WEP is VERY far from perfect. It takes 5s to 5mins or so to break a key using easily downloadable tools. You don't need any more knowledge than googling "WEP crack".

Since everything leaving your network is going through your router, and your router has to know where to send the packets, you're going to need something on the outside forwarding your traffic to its final destination based on something in the (encrypted) payload. You'll need a proxy.
posted by Diz at 5:10 AM on June 4, 2008 [1 favorite]

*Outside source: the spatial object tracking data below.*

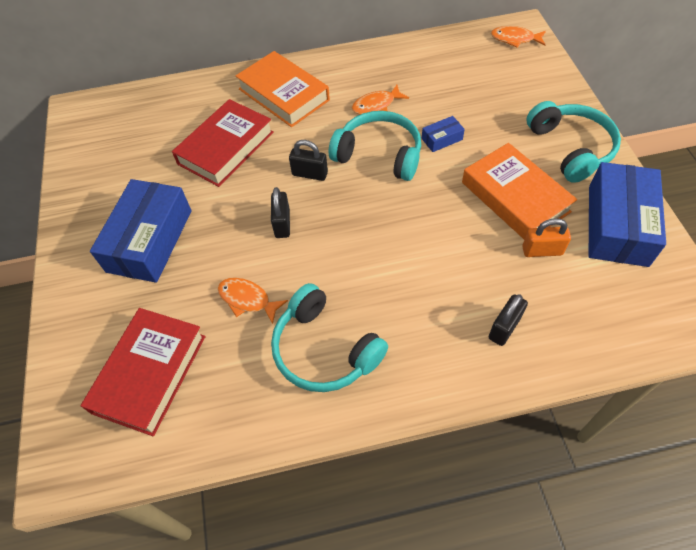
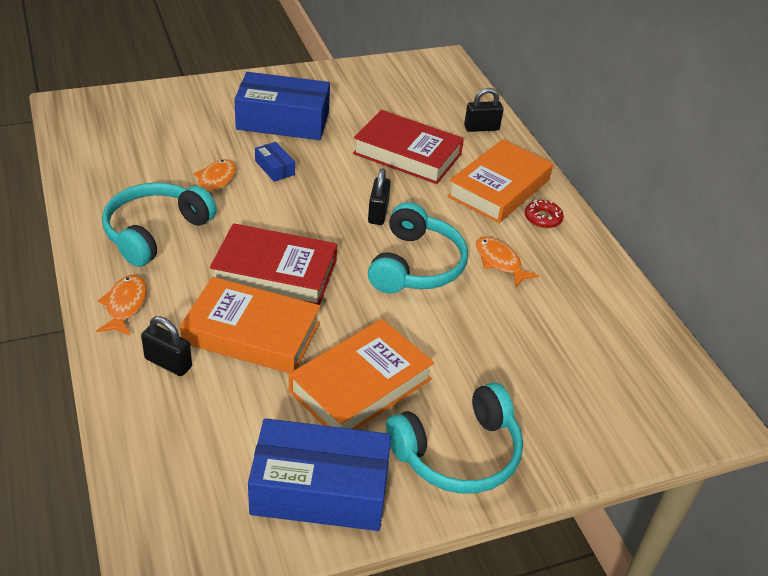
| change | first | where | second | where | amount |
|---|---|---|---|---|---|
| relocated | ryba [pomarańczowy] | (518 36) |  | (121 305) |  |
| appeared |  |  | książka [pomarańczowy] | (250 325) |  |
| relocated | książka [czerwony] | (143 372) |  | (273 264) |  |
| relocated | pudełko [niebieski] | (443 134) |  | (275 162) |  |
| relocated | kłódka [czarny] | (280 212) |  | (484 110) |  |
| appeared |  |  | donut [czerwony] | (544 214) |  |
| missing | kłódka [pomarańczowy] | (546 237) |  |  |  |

If you want real security, use an ethernet cable to connect to the router, and/or do all of your online stuff through an SSH proxy using a server that you know to be safe. If you want the illusion of security, use wireless and keep a good firewall running locally (WaterRoof can help boost security on the OS X built-in firewall).

I have access to an SSH server that I maintain. I use WEP at home (damn TiVo wireless adapter requires it) and for the most part I am not too concerned about it. Yes, somebody could crack the security, or could leech my wireless, or etc., but having the security turned on (as minimal as it is) is a deterrent. I mean, honestly - you can open 99% of locked doors in private residences in the US using a simple "key bump", but I still lock my door, and so far nobody has entered my place to steal stuff. The low-hanging fruit gets picked first.

My suggestion? If you're really paranoid about this, check the router. Is it wired + wireless? If so, is there an open ethernet port? If yes, buy your own more-secure router, plug it directly in, set it to act as a hub/repeater rather than a router, and connect to it wirelessly using higher security settings (use a long ethernet cable to separate the routers, and pick a different channel than the other one to help avoid interference). If your roommates aren't Mac people, even better; pick up an Airport or Time Capsule, and tell 'em that you need it because you have a Mac and it can't connect to the "normal" wireless for some obscure reason, damn Apple for being incompatible, thus avoiding having to answer why you don't trust them if they ask.

However, I must add the following: If you really think that your roomies might be snooping in to your web traffic, I think you have a bigger problem than just securing your wireless. Hell, with physical access to your machine, your snooping roommate could do whatever he/she wants. Any semi-Mac savvy person knows how to boot in target disk mode, leaving your system wide open to data theft even without password access (FileVault can encrypt your stuff, sure, but it won't stop anyone from hosing your system to be spiteful, or manually installing a malicious program, etc).
posted by caution live frogs at 6:46 AM on June 4, 2008

Ack. "I have access to an SSH server [...] but I do not bother to log in to it when I use wireless even though I use WEP at home [...]" Forgot to add that bit.
posted by caution live frogs at 6:48 AM on June 4, 2008

If everyone is using the network wirelessly, and no one needs to share files with each other on the local subnet - wouldn't AP/Client Isolation work in this situation? From what I understand, when turning AP/Client Isolation on in your router settings - that will prevent wireless clients from communicating with other. Cafes and hotspots use it to prevent people from hacking into other peoples machines. I'm no network expert, though - so AP or Client Isolation itself may not provide enough security, though it's a start.
posted by quantum eclecticist at 8:40 AM on June 4, 2008

My understanding is that WPA as it's typically setup on a small network (with a pre-shared key) doesn't isolate computers on the LAN from one another. However, if everyone else is using WPA and you're using WEP, then your machine would be isolated from the others.

I believe that iamisaid is right that whoever controls the router can log your web site visits regardless of what encryption method you're using. Proniac is right that Tor is a good solution in this circumstance.